DATA FOR ANALYSIS:
————————
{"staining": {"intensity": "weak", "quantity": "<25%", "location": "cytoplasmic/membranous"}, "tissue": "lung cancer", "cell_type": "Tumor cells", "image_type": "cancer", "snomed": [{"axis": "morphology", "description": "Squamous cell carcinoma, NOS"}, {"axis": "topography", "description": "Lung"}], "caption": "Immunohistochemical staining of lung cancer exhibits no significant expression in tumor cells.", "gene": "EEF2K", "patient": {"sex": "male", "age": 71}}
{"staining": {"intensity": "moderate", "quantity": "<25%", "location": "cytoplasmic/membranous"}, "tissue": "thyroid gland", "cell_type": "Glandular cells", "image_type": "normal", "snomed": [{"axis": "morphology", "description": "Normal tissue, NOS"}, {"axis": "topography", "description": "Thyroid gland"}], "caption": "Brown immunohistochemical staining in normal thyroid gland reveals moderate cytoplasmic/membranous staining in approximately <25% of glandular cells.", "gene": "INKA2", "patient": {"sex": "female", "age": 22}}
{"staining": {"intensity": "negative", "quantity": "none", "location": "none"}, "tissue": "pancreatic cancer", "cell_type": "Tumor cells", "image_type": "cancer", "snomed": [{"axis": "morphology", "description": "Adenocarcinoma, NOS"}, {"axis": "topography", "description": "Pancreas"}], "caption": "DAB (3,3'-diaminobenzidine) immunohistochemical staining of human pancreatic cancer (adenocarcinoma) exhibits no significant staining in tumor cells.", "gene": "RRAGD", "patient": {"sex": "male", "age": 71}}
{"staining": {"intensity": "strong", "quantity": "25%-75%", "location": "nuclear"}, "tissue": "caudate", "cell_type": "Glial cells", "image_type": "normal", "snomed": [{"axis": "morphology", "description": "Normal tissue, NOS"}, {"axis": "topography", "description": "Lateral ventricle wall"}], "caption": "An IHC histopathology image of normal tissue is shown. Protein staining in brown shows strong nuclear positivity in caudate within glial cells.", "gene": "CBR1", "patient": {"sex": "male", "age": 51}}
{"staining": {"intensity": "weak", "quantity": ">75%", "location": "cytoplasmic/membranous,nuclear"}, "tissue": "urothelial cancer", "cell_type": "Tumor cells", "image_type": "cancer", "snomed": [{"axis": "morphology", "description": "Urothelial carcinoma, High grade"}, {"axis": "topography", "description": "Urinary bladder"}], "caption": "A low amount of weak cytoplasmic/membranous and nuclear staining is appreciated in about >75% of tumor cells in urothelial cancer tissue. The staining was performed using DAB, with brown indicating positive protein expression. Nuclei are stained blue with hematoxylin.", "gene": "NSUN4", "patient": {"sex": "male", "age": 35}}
————————
ACTIVITY: Here the job is to transcribe the lines from the first line of the data through the line containing "immunohistochemical staining in", inclusive, exactly and with nothing else.

PROBLEM SOLUTION:
{"staining": {"intensity": "weak", "quantity": "<25%", "location": "cytoplasmic/membranous"}, "tissue": "lung cancer", "cell_type": "Tumor cells", "image_type": "cancer", "snomed": [{"axis": "morphology", "description": "Squamous cell carcinoma, NOS"}, {"axis": "topography", "description": "Lung"}], "caption": "Immunohistochemical staining of lung cancer exhibits no significant expression in tumor cells.", "gene": "EEF2K", "patient": {"sex": "male", "age": 71}}
{"staining": {"intensity": "moderate", "quantity": "<25%", "location": "cytoplasmic/membranous"}, "tissue": "thyroid gland", "cell_type": "Glandular cells", "image_type": "normal", "snomed": [{"axis": "morphology", "description": "Normal tissue, NOS"}, {"axis": "topography", "description": "Thyroid gland"}], "caption": "Brown immunohistochemical staining in normal thyroid gland reveals moderate cytoplasmic/membranous staining in approximately <25% of glandular cells.", "gene": "INKA2", "patient": {"sex": "female", "age": 22}}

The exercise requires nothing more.